Lillehammer is much smaller than I thought. The fame of the 1994 Winter Olympics and the recent American/Norwegian TV series Lilyhammer eclipses its size.
Elephant Kunsthall, housed in a former filling station, is so tiny it could be a joke. But it sure makes the most of it, in particular in its most recent exhibition.
For this, Kunsthall director Mads Andreassen brought together a very interesting group of artists. Hugging the main exhibition space — so small it feels crowded with three people — is new work by Annamarie Sigmond Gudmundsdottir. Known for elaborate wall drawings of architectural dimensions, the line drawings presented here, executed in acrylic on paper and hung to powerful effect on scarlet walls, could be regarded as deceivingly simple and comparatively small. Still, they nearly fill the entire space with a stark, sculptural presence. They are based on whimsical doodles that the artist transformed into larger drawings, but they retain the fluidity and charismatic absurdity of a first sketch — such as the one in which, inexplicably, two birds face each other, tucked under the blankets of a conjugal bed. Another drawing is shown in the raw basement downstairs, along with two lights placed on the floor, which on opening night illuminated the mesmerizing performance of Nils Bech, rendering his songs of love and longing in a rather bleak light.

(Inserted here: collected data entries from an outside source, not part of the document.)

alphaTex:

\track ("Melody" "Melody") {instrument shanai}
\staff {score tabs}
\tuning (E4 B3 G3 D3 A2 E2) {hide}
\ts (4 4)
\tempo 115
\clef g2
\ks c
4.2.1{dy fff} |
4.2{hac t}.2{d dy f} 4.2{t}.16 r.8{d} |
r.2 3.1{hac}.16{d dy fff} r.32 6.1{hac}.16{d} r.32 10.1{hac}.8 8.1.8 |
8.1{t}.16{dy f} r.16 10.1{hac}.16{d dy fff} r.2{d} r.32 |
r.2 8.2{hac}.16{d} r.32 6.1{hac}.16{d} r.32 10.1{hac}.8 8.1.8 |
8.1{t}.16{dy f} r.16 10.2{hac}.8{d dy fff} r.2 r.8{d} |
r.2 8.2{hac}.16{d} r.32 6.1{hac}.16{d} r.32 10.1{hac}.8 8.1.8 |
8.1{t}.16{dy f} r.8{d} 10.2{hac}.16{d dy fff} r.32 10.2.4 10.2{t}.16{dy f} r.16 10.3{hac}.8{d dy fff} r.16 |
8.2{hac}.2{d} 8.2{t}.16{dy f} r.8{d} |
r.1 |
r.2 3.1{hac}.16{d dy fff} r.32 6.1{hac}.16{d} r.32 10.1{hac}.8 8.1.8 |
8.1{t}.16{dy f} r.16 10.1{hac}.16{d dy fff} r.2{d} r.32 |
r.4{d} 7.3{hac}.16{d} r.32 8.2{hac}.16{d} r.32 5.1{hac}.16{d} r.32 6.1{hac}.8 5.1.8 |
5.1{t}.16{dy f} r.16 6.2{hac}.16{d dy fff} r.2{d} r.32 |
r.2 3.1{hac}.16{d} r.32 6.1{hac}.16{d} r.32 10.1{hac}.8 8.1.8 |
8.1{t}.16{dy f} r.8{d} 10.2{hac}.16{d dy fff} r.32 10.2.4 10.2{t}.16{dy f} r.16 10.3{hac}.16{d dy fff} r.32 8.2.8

Parked outside the filling station and nearly dwarfing it is Knut Åsdam’s mobile video installation Mobile Egress (2013–2015) — basically a black box in a truck. Here it is a temporary contribution to the Kunsthall’s sculpture park, Andreassen’s ongoing project to develop the derelict backyard around the filling station. Putting Mobile Egress here is a stroke of genius: the beautiful video inside the truck focuses on the goings on at a modern filling station, riffing on micro- and macro-economies, from the personal emotions of the employees to Norway’s complex relationship with oil. Only one year after their inauguration, the Kunsthall is up and running, popular with locals. It’s fun. Even the guys discussing their muscle cars in the parking nearby are curious; they’ll stop by soon.